Every one did want to go out on the glacier, so Mills roped them all, keeping last place himself, and they ventured out over the apparently unbroken field of snow. But this snow was light and rapidly melting, and they had not gone far before Tom, in the lead, with a sounding staff he had cut before they left camp, detected a frail snow bridge and sent it crumbling down into the crevasse, disclosing the green ice walls. One look down this well into the ice decided the party not to venture far over the treacherous field, and they returned to the firm rocks of the Divide, and climbed on up another eight hundred feet to the top of the peak to the south.
The summit of this peak was only about the size of a big table, and to the east it fell away absolutely sheer for three thousand feet to a tiny lake far below, out of which, on the opposite side, shot up the cliff wall of Merritt. The wind was strong up here, and the peak so small that all six lay on their stomachs to peer over the precipice.
"Say, that's a hole in the earth!" Mr. Crimmins exclaimed.
Robert spit over the edge. "I never spit three thousand feet before," he said. "Want to climb up that cliff with your rope, Tom?"
Tom shook his head. "It couldn't be done, not even by a goat," he said, wisely.
"As a matter of fact, you're right," Mills laughed. "I never even knew that cliff was here, either. This Park hasn't been more'n half explored yet."
From almost the very top of this peak, a long, very steep shale slope led to the "Valley Forge" meadow, and down this they descended, by the aid of the rope, sending showers of stones ahead, so that the leader was in constant danger, and wearing down the spikes and soles of their boots rapidly. They camped that night in the old spot, using their former fire pit, but there was no storm, and the next day they had an uneventful passage back down Mineral Creek, up to Swift Current by the trail Joe had first climbed in the rain, and so on back to Many Glacier--a long trip of twenty-four miles, but to Joe, who by this was as hard as nails, not very tiresome. At Many Glacier the boys bid the two men and Robert good-bye, and as darkness was gathering, once more cooked their supper in Camp Kent, which by now was like home to them.

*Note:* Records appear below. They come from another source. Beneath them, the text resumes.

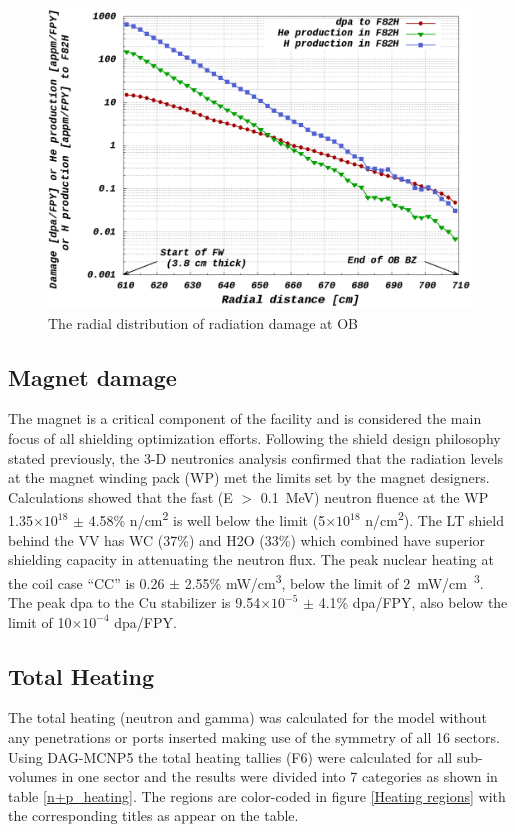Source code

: \documentclass[12pt, letterpaper]{elsarticle}
\begin{document}
\begin{figure}[h!]
  \centering
  \includegraphics[scale=0.2]{../plots/radialdamage.png}
  \caption{The radial distribution of radiation damage at OB}
  \label{fig:Radial Damage}
\end{figure}

\subsection{Magnet damage} \label{Magnet damage}
\providecommand{\e}[1]{\ensuremath{\times 10^{#1}}}
The magnet is a critical component of the facility and is considered the main focus of all shielding optimization efforts. Following the shield design philosophy stated previously, the 3-D neutronics analysis confirmed that the radiation levels at the magnet winding pack (WP) met the limits set by the magnet designers. Calculations showed that the fast (E $>$ \SI{0.1}{MeV}) neutron fluence at the WP 1.35\e{18} $\pm$ 4.58\% n/cm\textsuperscript{2} is well below the limit (5\e{18} n/cm\textsuperscript{2}). The LT shield behind the VV has WC (37\%) and H2O (33\%) which combined have superior shielding capacity in attenuating the neutron flux. The peak nuclear heating at the coil case “CC” is 0.26 $\pm$ 2.55\% mW/cm\textsuperscript{3}, below the limit of \SI{2}{mW/cm\textsuperscript{3}}. The peak dpa to the Cu stabilizer is 9.54\e{-5} $\pm$ 4.1\% dpa/FPY, also below the limit of 10\e{-4} dpa/FPY.

\subsection{Total Heating}
The total heating (neutron and gamma) was calculated for the model without any penetrations or ports inserted making use of the symmetry of all 16 sectors. Using DAG-MCNP5 the total heating tallies (F6) were calculated for all sub-volumes in one sector and the results were divided into 7 categories as shown in table \ref{n+p_heating}. The regions are color-coded in figure \ref{Heating regions} with the corresponding titles as appear on the table. \vspace{5mm}
\end{document}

"Well," said Tom, "that was some trip, old wifey--let's see, we were six days out, and we didn't meet a soul after we left the road till we got back to Granite Park, except the ranger up under Cleveland. The real wilderness stuff, eh?"
"You bet!" said Joe. "And eighteen dollars more for me and ma."
"You're getting terribly practical," Tom laughed.
"I'm getting self-supporting," Joe replied. "No more grafting off you."
"You're getting _well_," Tom cried. "That's the real thing. Gee, you're harder'n I am now! You never seem to get tired."
"Bet I can hit the little old cot, though," Joe laughed, as he began to make up the beds in the tent.